== EXERCISE PASSAGE ==
== Segment start ==

A November 13, 2001 Amnesty International (AI) report titled Broken Lives - A Year of Intifada quoted the cameraman Talal Abu Rahma's sworn affidavit to the Palestinian Centre for Human Rights stating that gunfire from the Palestinian outpost stopped 45 minutes before Muhammad al-Durrah was shot. AI's report claimed that photographs taken by journalists showed a pattern of bullet holes indicating that father and son were targeted by the Israeli post opposite them. AI also noted that on October 11, 2001, the IDF spokesperson in Jerusalem had showed AI delegates maps which purported to show that al-Durrah had been killed in crossfire.
A 2002 documentary on Germany's ARD television network titled Three Bullets and a Child: Who Killed the Young Muhammad al-Dura?, based on the IDF findings and a ballistic analysis of the scene, repeated the conclusion that al-Durrah could not have been killed by gunfire from the Israeli outpost.
James Fallows, in a June 2003 article in The Atlantic Monthly titled Who Shot Mohammed al-Dura? cited a number of unanswered questions raised by the Israeli physicist Nahum Shahaf during the second IDF investigation:
"Why is there no footage of the boy after he was shot? Why does he appear to move in his father's lap, and to clasp a hand over his eyes after he is supposedly dead? Why is one Palestinian policeman wearing a Secret Service-style earpiece in one ear? Why is another Palestinian man shown waving his arms and yelling at others, as if 'directing' a dramatic scene? Why does the funeral appear — based on the length of shadows — to have occurred before the apparent time of the shooting? Why is there no blood on the father's shirt just after they are shot? Why did a voice that seems to be that of the France 2 cameraman yell, in Arabic, 'The boy is dead' before he had been hit? Why do ambulances appear instantly for seemingly everyone else and not for al-Dura?"

== Segment end ==

== RECORDS SHOWN ==
== Segment start ==

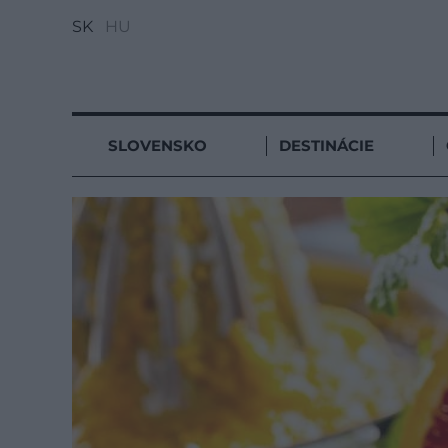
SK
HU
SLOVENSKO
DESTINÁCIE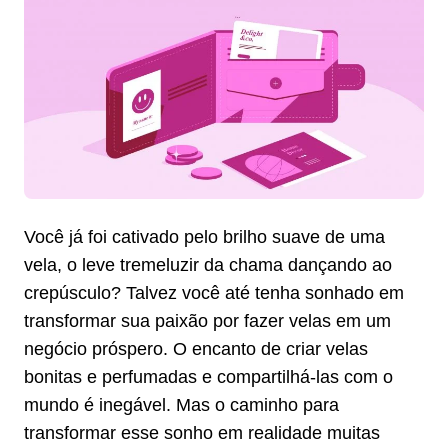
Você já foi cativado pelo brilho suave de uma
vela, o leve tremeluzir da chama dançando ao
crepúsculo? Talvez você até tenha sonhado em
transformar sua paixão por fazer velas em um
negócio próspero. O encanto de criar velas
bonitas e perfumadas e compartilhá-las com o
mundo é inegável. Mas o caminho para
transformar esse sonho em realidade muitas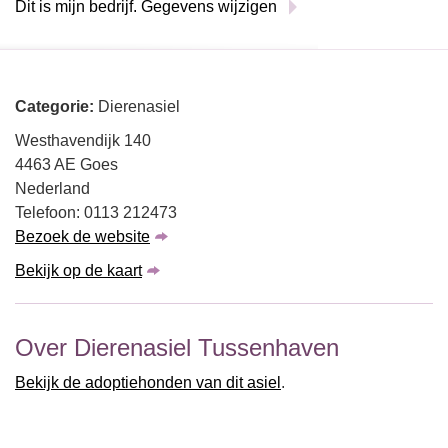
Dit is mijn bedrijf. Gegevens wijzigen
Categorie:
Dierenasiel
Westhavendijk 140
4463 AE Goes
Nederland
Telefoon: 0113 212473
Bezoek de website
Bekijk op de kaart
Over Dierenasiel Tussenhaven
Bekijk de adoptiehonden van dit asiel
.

== Segment end ==

== EXERCISE TASKS ==
(a) Do the following statements agree with the passage on the al-Durrah shooting? Answer yes or no to each, quoting the deciding words of the passage.
(i) The Amnesty International report quoted the cameraman's affidavit as saying that Palestinian gunfire stopped 45 minutes before the boy was shot.
(ii) The 2002 ARD documentary concluded that the boy was killed by gunfire from the Israeli outpost.
(iii) James Fallows's article appeared in The Atlantic Monthly in June 2001.
(b) What comes next in the passage on the al-Durrah shooting? Write a continuation that begins after the quoted list of questions.

== RESULTS FOR EACH TASK ==
(a)
(i) Yes: "gunfire from the Palestinian outpost stopped 45 minutes before Muhammad al-Durrah was shot"
(ii) No: "al-Durrah could not have been killed by gunfire from the Israeli outpost"
(iii) No: "a June 2003 article in The Atlantic Monthly"

(b)
In October 2004, journalists Denis Jeambar, Daniel Leconte and Luc Rosenzweig (a former chief editor of Le Monde and currently a Metula News Agency (Mena) contributor) met with Arlette Chabot of France 2 to review the complete film. After the viewing, on October 22, 2004, Mena repeated earlier claims that the incident had been staged. Mena editor-in-chief Stéphane Juffa noted that though Abu Rahma had filmed about 27 minutes of footage, France 2 had previously only shown about 55 seconds of film and later released about three minutes and 26 seconds of material to the Israeli army. Enderlin had told the French monthly Télérama in October 2000 that "I cut the child's death throes. It was too unbearable," but Juffa claimed that there were no such death throes in the footage. On November 26, 2004, a similar (better translated) article on the topic by Juffa entitled The Mythical Martyr was published in The Wall Street Journal Europe.  In both articles Juffa claimed that Didier Epelbaum, an adviser to the president of France Télévisions (the department presiding over all French state-operated TV networks including France 2), had stated that Abu Rahma (the cameraman) had retracted his testimony that the Israelis had shot al-Durrah in cold blood.
To defend itself against the charges, in the fall of 2004 France 2 filed a series of defamation complaints against some of its critics, but it did not name individuals, labeling them as "X." The station's lawyer, Bénédicte Amblard, said that France 2 followed this strategy because of the difficulties of legally identifying the owners of Web sites. In October 2004 the station filmed the boy's father in an Amman hospital showing scars on his right arm and upper right leg, but critics like Rosenzweig demanded an independent medical expert's opinion. The station also held a news conference in November 2004, with enlarged pictures of of al-Durrah and his father, in order to answer questions of critics who claimed no blood was visible. According to Arlette Chabot, the station's deputy general director "It's a crazy story. Every time we address one question, then another question surfaces. It's very difficult to fight a rumor. The point is that four years later, no one can say for certain who killed him, Palestinians or Israelis."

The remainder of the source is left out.